Copy out the entries below, starting with the line that contains "Seeking Room In Exchange for Labor" and continuing through the end of the entries, with both ends included. Leave the pictures out of your copy.
══════════════════════════════
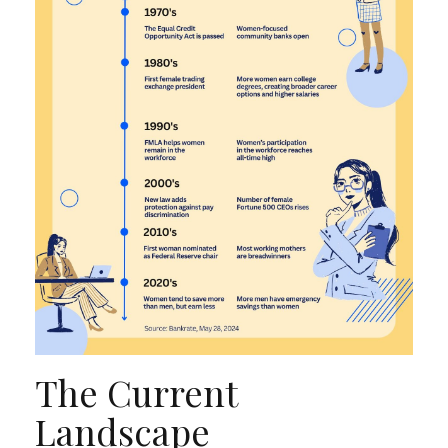
The Current
Landscape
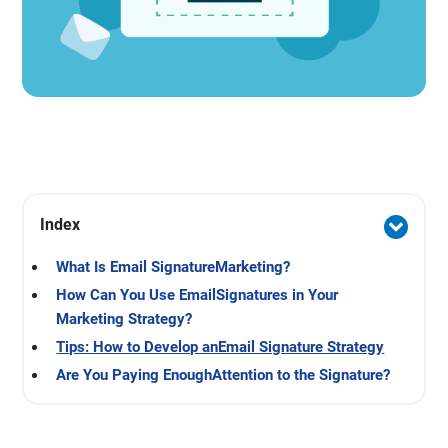
Index
What Is Email SignatureMarketing?
How Can You Use EmailSignatures in Your
Marketing Strategy?
Tips: How to Develop anEmail Signature Strategy
Are You Paying EnoughAttention to the Signature?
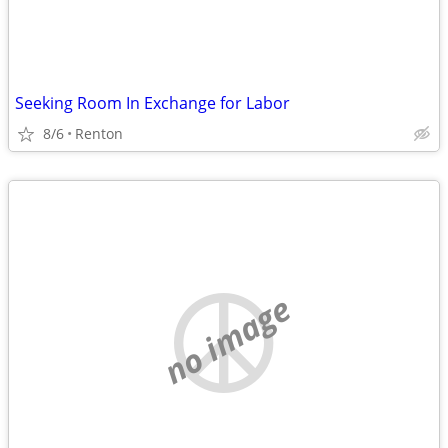
Seeking Room In Exchange for Labor
8/6
Renton
no image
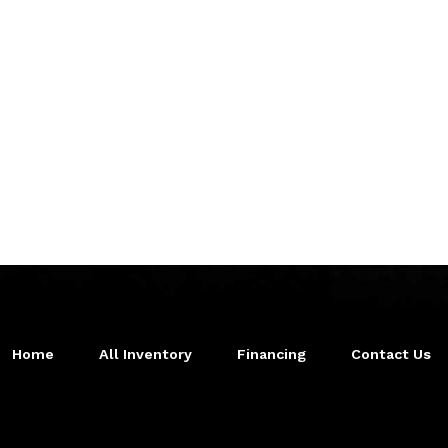
Home
All Inventory
Financing
Contact Us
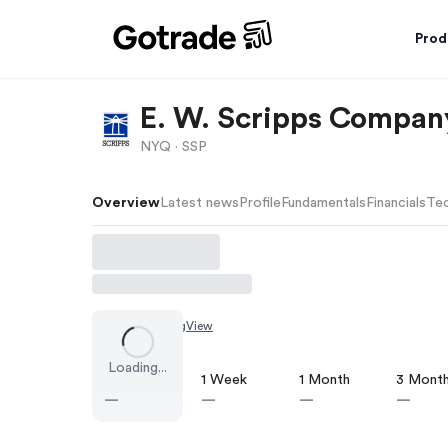
Prod
E. W. Scripps Company
NYQ ·
SSP
Overview
Latest news
Profile
Fundamentals
Financials
Tec
Chart by
TradingView
Loading...
1 Day
1 Week
1 Month
3 Mont
—
—
—
—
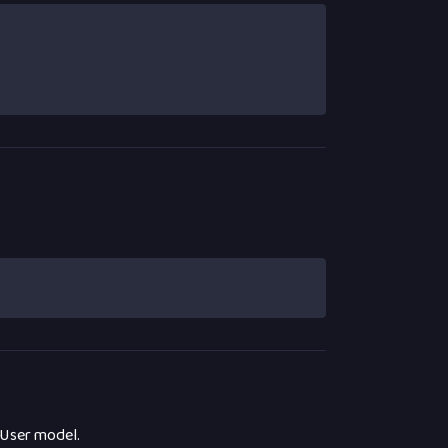
 User model.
══════════════════════════════
Exercise output:
Seeking Room In Exchange for Labor
8/6
Renton
no image
Home
All Inventory
Financing
Contact Us
Prod
E. W. Scripps Company
NYQ ·
SSP
Overview
Latest news
Profile
Fundamentals
Financials
Tec
Chart by
TradingView
Loading...
1 Day
1 Week
1 Month
3 Mont
—
—
—
—
 User model.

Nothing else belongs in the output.